Benim gizli formülüm Anneannem’in hediyesi doğal at kılı fırçası. Bu ürünü kullanarak selulit oluşumunu en aza indirgemek ve pürüssüz bir cilt ve parlaklık elde etmek mümkündür.
Plajda güneşlenmek için seçeceğiniz yer önemlidir. Tüm plaja hâkim, sizin herkesi görebileceğiniz ancak herkesin sizi rahatça göremeyeceği bir yeri tercih etmelisiniz.
Güneşlenirken ne okuduğunuz önemlidir, sizi sürükleyecek konulara sahip kitaplar tercih etmelisiniz. Gün boyu kulaklarınızda sizi yormayacak rahat müzikleri tercih edin.
Büyüleyici bronzluk için tüm gün plajda yatmanız gerekmez.

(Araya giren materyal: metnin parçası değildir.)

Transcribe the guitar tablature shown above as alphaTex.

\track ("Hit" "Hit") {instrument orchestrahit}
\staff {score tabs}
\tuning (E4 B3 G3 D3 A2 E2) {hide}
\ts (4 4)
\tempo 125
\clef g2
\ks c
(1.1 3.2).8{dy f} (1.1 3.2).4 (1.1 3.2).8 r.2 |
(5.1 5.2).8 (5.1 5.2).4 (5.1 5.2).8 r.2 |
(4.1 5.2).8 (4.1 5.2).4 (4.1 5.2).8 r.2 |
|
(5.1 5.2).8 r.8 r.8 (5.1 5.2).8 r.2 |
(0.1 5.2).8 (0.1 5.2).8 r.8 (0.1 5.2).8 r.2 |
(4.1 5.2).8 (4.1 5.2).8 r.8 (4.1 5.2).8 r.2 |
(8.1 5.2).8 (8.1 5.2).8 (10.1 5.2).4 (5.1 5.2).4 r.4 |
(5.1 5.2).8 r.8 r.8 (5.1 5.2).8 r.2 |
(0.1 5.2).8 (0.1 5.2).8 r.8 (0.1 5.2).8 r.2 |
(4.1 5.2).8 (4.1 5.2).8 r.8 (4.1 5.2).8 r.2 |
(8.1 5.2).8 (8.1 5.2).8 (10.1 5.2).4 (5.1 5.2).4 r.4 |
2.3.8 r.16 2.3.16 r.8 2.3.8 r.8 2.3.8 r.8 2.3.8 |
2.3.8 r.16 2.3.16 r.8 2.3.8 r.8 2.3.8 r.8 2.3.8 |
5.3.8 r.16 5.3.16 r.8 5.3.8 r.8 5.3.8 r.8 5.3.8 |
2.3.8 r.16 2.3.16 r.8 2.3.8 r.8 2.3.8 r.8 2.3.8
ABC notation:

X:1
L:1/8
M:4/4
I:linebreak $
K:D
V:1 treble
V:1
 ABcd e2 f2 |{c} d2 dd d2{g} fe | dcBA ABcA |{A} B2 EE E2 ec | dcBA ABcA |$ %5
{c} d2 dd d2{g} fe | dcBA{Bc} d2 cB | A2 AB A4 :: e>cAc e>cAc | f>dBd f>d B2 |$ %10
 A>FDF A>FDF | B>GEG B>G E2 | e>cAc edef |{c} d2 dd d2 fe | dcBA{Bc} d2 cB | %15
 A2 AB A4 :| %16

Kalıcı bronzluğu yavaş yavaş elde etmeniz mümkündür. Daha çok sabah saatlerini ve öğle sonrası saatlerini tercih edin, bu sayede arkadaşlarınızla vakit geçirmeye, spor yapmaya da vaktiniz olur.
Güneşlendiğiniz süre içinde su kaybedersiniz, bol bol su içmeyi unutmayın.
Güneşe çıkmadan en az bir hafta önce başlayarak bronzluk koruyucu losyonunuzu sürün, soyulmayı önleyin. Tatil sonrası da losyonunuzu kullanarak bronzluğunuzu koruyabilirsiniz.
Kullandığınız güneş yağının seçerken kokusuna dikkat edin. Plajda yürüdüğünüzde arkanızda güzel bir koku bırakmak önemlidir. Unutmayın insan beyni kokuyu ne kadar zaman geçerse geçsin unutmaz.
Plaja giderken bikini, pareo, gözlük, çanta seçimlerinizin uyumu önemlidir. Giyindikten sonra aynaya bakın gözünüze ilk çarpanı çıkartın, çünkü gözünüze ilk çarpan mutlaka fazlalıktır. Benim için yazın plaja giderken gladyatör sandaletlerim olmazsa olmazımdır.